Beach profiling was carried out monthly to map the coastline’s topography. In two months, we saw wide-sloping beaches narrowing with sheer sandbanks carved out by huge waves.
Climate change is a pressing concern. Erosion continues to threaten infrastructure. To mitigate the risk of collapsing buildings, relocation further inland is being considered.
A snorkelling trip around the island revealed sharks, barracudas, and turtles. Yet coral bleaching was evident, illustrating climate change challenges. Thankfully, the Reef Rescuers and the coral restoration project are bringing back healthy corals and beautiful colours.
Living on Cousin Island was an unforgettable experience I doubt I’ll ever have again.

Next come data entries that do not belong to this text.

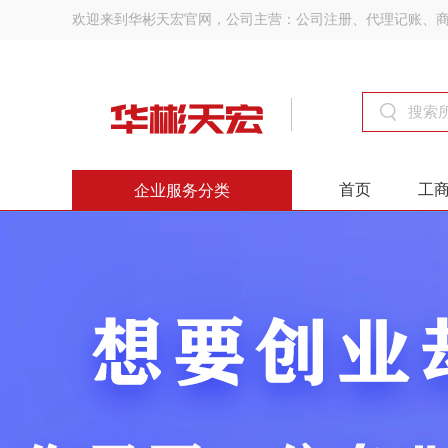
欢迎来到华彬天宏官网，公司主营：公司注册、代理记账、
首页
工
企业服务分类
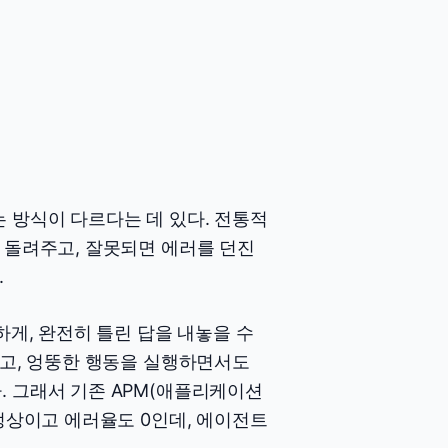
 방식이 다르다는 데 있다. 전통적
 돌려주고, 잘못되면 에러를 던진
.
하게, 완전히 틀린 답을 내놓을 수
하고, 엉뚱한 행동을 실행하면서도
. 그래서 기존 APM(애플리케이션
 정상이고 에러율도 0인데, 에이전트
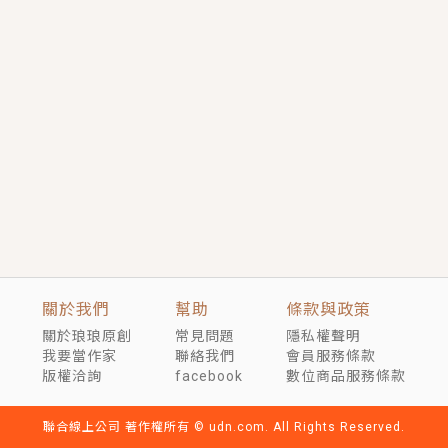
短劇原著｜《離婚後，禁欲大佬爬墻偷吻小孕妻》坊間
傳聞，顧總沒有太太、不需要情人，卻寵愛著他的私人
醫生？！
穿越｜《穿越遠古後成了野人娘子》你好，一起爬山
嗎？被男友推下山，直接穿越到遠古時代的那種......
關於我們
幫助
條款與政策
關於琅琅原創
常見問題
隱私權聲明
我要當作家
聯絡我們
會員服務條款
版權洽詢
facebook
數位商品服務條款
聯合線上公司 著作權所有 © udn.com. All Rights Reserved.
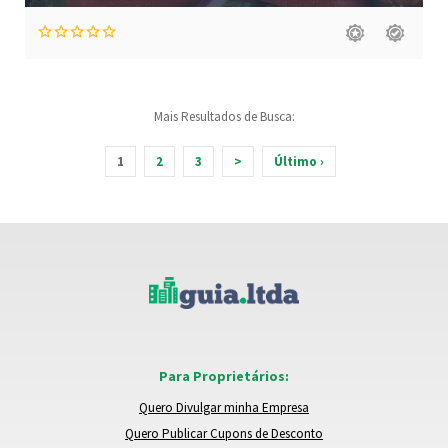
Mais Resultados de Busca:
1
2
3
>
Último ›
Para Proprietários:
Quero Divulgar minha Empresa
Quero Publicar Cupons de Desconto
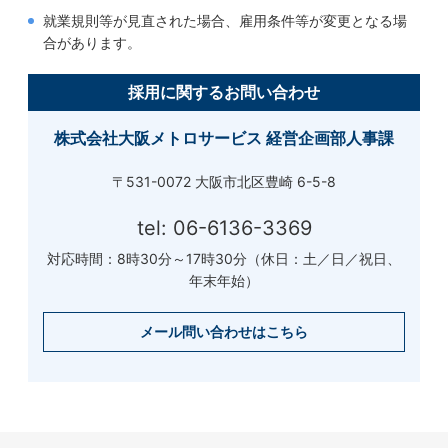
就業規則等が見直された場合、雇用条件等が変更となる場
合があります。
採用に関するお問い合わせ
株式会社大阪メトロサービス 経営企画部人事課
〒531-0072 大阪市北区豊崎 6-5-8
tel: 06-6136-3369
対応時間：8時30分～17時30分（休日：土／日／祝日、
年末年始）
メール問い合わせはこちら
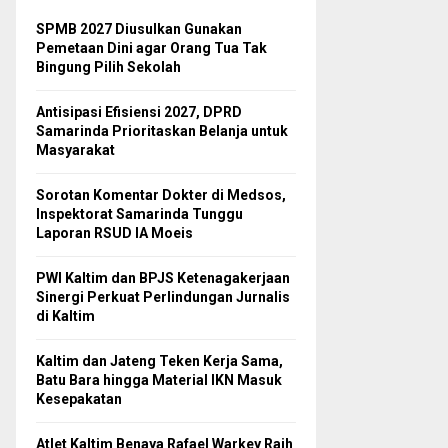
SPMB 2027 Diusulkan Gunakan
Pemetaan Dini agar Orang Tua Tak
Bingung Pilih Sekolah
Antisipasi Efisiensi 2027, DPRD
Samarinda Prioritaskan Belanja untuk
Masyarakat
Sorotan Komentar Dokter di Medsos,
Inspektorat Samarinda Tunggu
Laporan RSUD IA Moeis
PWI Kaltim dan BPJS Ketenagakerjaan
Sinergi Perkuat Perlindungan Jurnalis
di Kaltim
Kaltim dan Jateng Teken Kerja Sama,
Batu Bara hingga Material IKN Masuk
Kesepakatan
Atlet Kaltim Benaya Rafael Warkey Raih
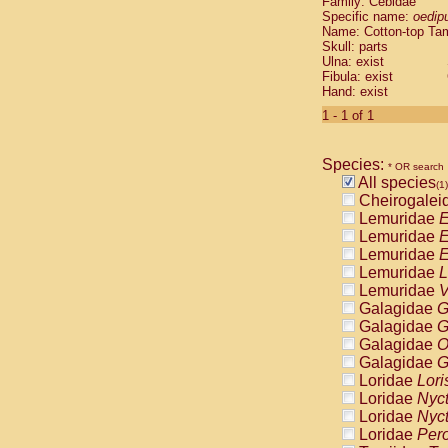
Family: Cebidae
Cebidae
Sa
Specific name:
oedip
Cebidae
Sa
Name: Cotton-top Ta
Cebidae
Sag
Skull: parts
Cebidae
Sa
Ulna: exist
Fibula: exist
Cebidae
Sag
Hand: exist
Cebidae
Sa
Cebidae
Aot
1 - 1 of 1
Cebidae
Ceb
Cebidae
Ceb
Species:
Cebidae
Ce
* OR search
All species
Cebidae
Ceb
(1)
Cheirogalei
Cebidae
Ce
Lemuridae
E
Cebidae
Sai
Lemuridae
E
Cebidae
Sai
Lemuridae
E
Atelidae
Alo
Lemuridae
L
Atelidae
Alo
Lemuridae
V
Atelidae
Alo
Galagidae
G
Atelidae
Alo
Galagidae
G
Atelidae
Ate
Galagidae
O
Atelidae
Ate
Galagidae
G
Atelidae
Ate
Loridae
Lori
Atelidae
Ate
Loridae
Nyc
Atelidae
Lag
Loridae
Nyc
Atelidae
Lag
Loridae
Pero
Pitheciidae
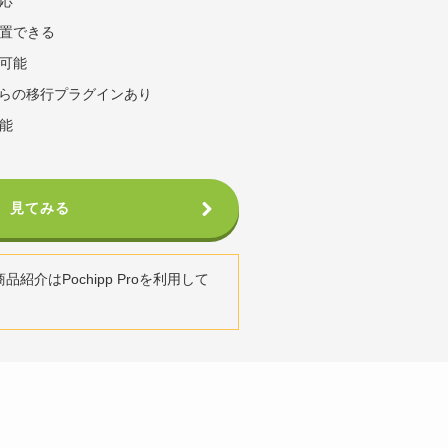
応
置できる
可能
バからの移行プラグインあり
能
見てみる
紹介はPochipp Proを利用して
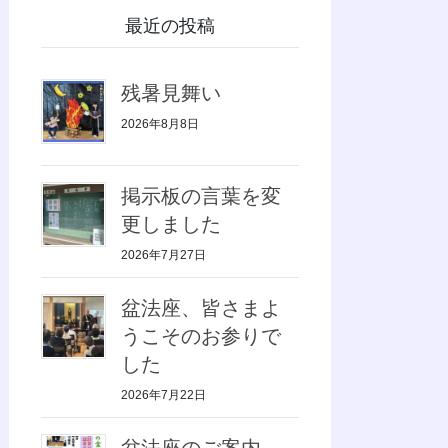
最近の投稿
残暑見舞い
2026年8月8日
掲示板の言葉を変
更しました
2026年7月27日
盆法座、皆さまよ
うこそのお参りで
した
2026年7月22日
盆法座のご案内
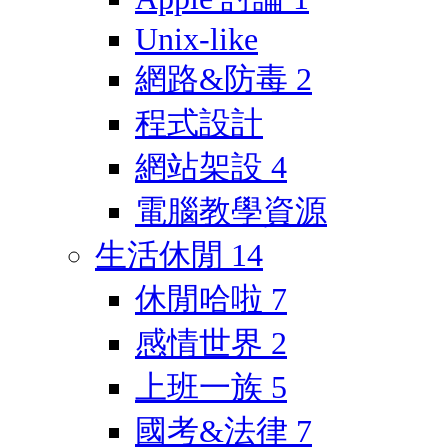
Unix-like
網路&防毒
2
程式設計
網站架設
4
電腦教學資源
生活休閒
14
休閒哈啦
7
感情世界
2
上班一族
5
國考&法律
7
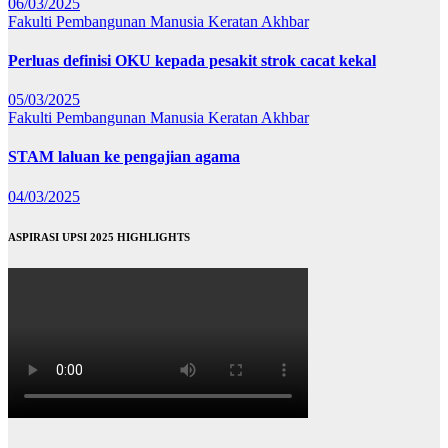
06/03/2025
Fakulti Pembangunan Manusia
Keratan Akhbar
Perluas definisi OKU kepada pesakit strok cacat kekal
05/03/2025
Fakulti Pembangunan Manusia
Keratan Akhbar
STAM laluan ke pengajian agama
04/03/2025
ASPIRASI UPSI 2025 HIGHLIGHTS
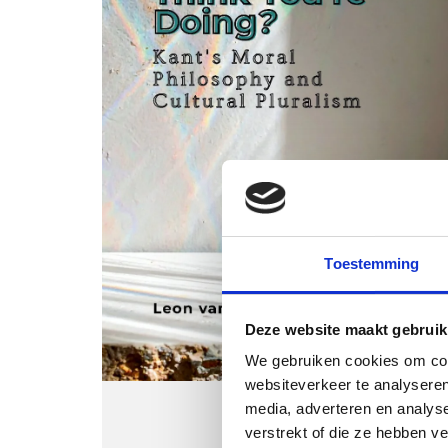
Toestemming
Deze website maakt gebruik
We gebruiken cookies om cont
websiteverkeer te analyseren
media, adverteren en analys
verstrekt of die ze hebben v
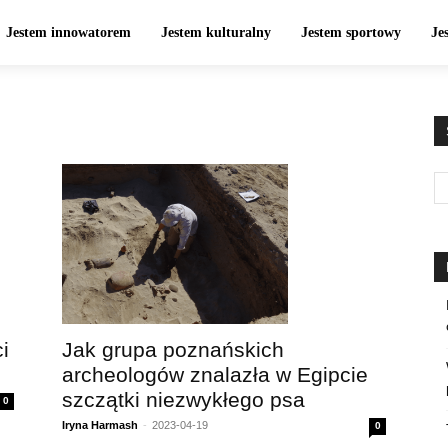
Jestem innowatorem
Jestem kulturalny
Jestem sportowy
Je
i
Jak grupa poznańskich
archeologów znalazła w Egipcie
szczątki niezwykłego psa
0
Iryna Harmash
-
2023-04-19
0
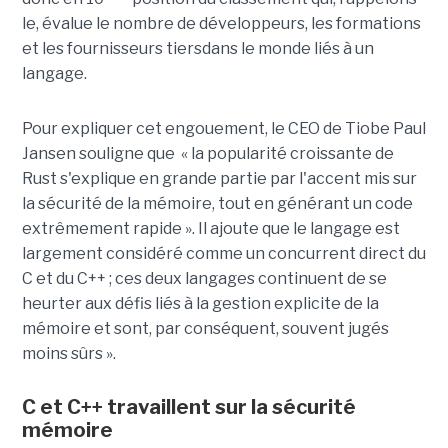
le, évalue le nombre de développeurs, les formations
et les fournisseurs tiersdans le monde liés à un
langage.
Pour expliquer cet engouement, le CEO de Tiobe Paul
Jansen souligne que « la popularité croissante de
Rust s'explique en grande partie par l'accent mis sur
la sécurité de la mémoire, tout en générant un code
extrêmement rapide ». Il ajoute que le langage est
largement considéré comme un concurrent direct du
C et du C++ ; ces deux langages continuent de se
heurter aux défis liés à la gestion explicite de la
mémoire et sont, par conséquent, souvent jugés
moins sûrs ».
C et C++ travaillent sur la sécurité
mémoire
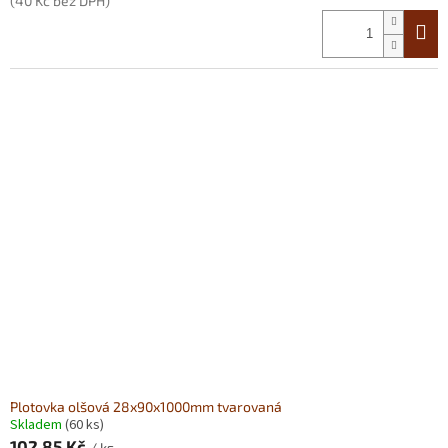
(40 Kč bez DPH)
Plotovka olšová 28x90x1000mm tvarovaná
Skladem
(60 ks)
102,85 Kč
/ ks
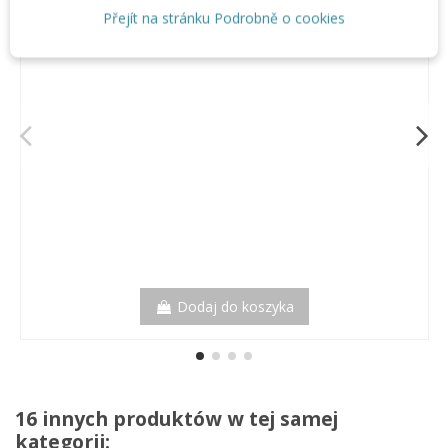
(20,13 €/m)
Přejít na stránku Podrobně o cookies
Dodaj do koszyka
16 innych produktów w tej samej
kategorii:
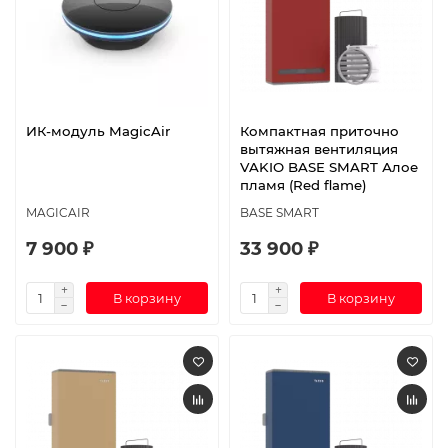
ИК-модуль MagicAir
Компактная приточно
вытяжная вентиляция
VAKIO BASE SMART Алое
пламя (Red flame)
MAGICAIR
BASE SMART
7 900 ₽
33 900 ₽
В корзину
В корзину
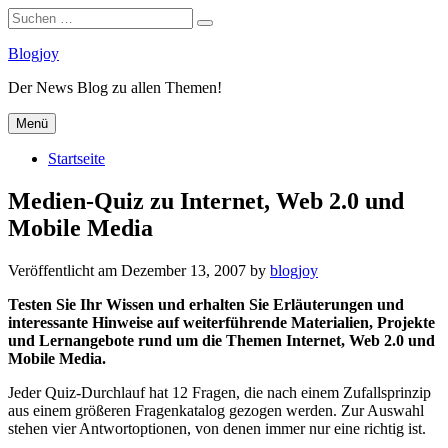
Suchen
Suchen
nach:
Zum
Blogjoy
Inhalt
Der News Blog zu allen Themen!
springen
Menü
Startseite
Medien-Quiz zu Internet, Web 2.0 und
Mobile Media
Veröffentlicht am
Dezember 13, 2007
by
blogjoy
Testen Sie Ihr Wissen und erhalten Sie Erläuterungen und
interessante Hinweise auf weiterführende Materialien, Projekte
und Lernangebote rund um die Themen Internet, Web 2.0 und
Mobile Media.
Jeder Quiz-Durchlauf hat 12 Fragen, die nach einem Zufallsprinzip
aus einem größeren Fragenkatalog gezogen werden. Zur Auswahl
stehen vier Antwortoptionen, von denen immer nur eine richtig ist.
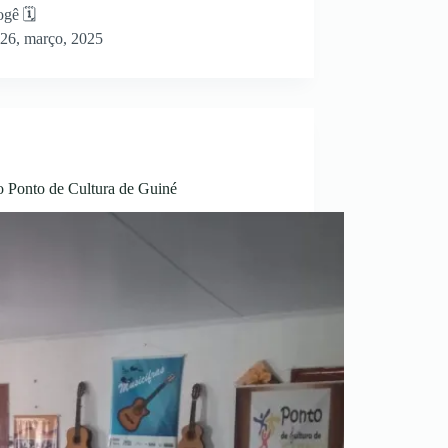
gê 🗓
26, março, 2025
o Ponto de Cultura de Guiné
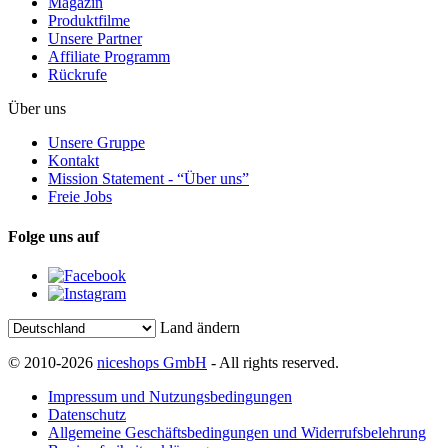
Magazin
Produktfilme
Unsere Partner
Affiliate Programm
Rückrufe
Über uns
Unsere Gruppe
Kontakt
Mission Statement - “Über uns”
Freie Jobs
Folge uns auf
Land ändern
© 2010-2026
niceshops GmbH
- All rights reserved.
Impressum und Nutzungsbedingungen
Datenschutz
Allgemeine Geschäftsbedingungen und Widerrufsbelehrung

I will never forget Seychelles Fodys waking me up, and skinks using me as a climbing frame. I will also miss greeting the Aldabra Tortoises as they passed by the field centre and saying hello to our favourite chicks as we walked around.
We spent our free time reading books in hammocks, playing cards, snorkelling, or strolling through the forest. Life was simple.
Heat, humidity, mosquitoes and living with bare necessities were sometimes tough. Would I do it again? Absolutely. I’ve learned a lot from it.
Anyone who wants to be on the frontline of conservation should try volunteering on Cousin.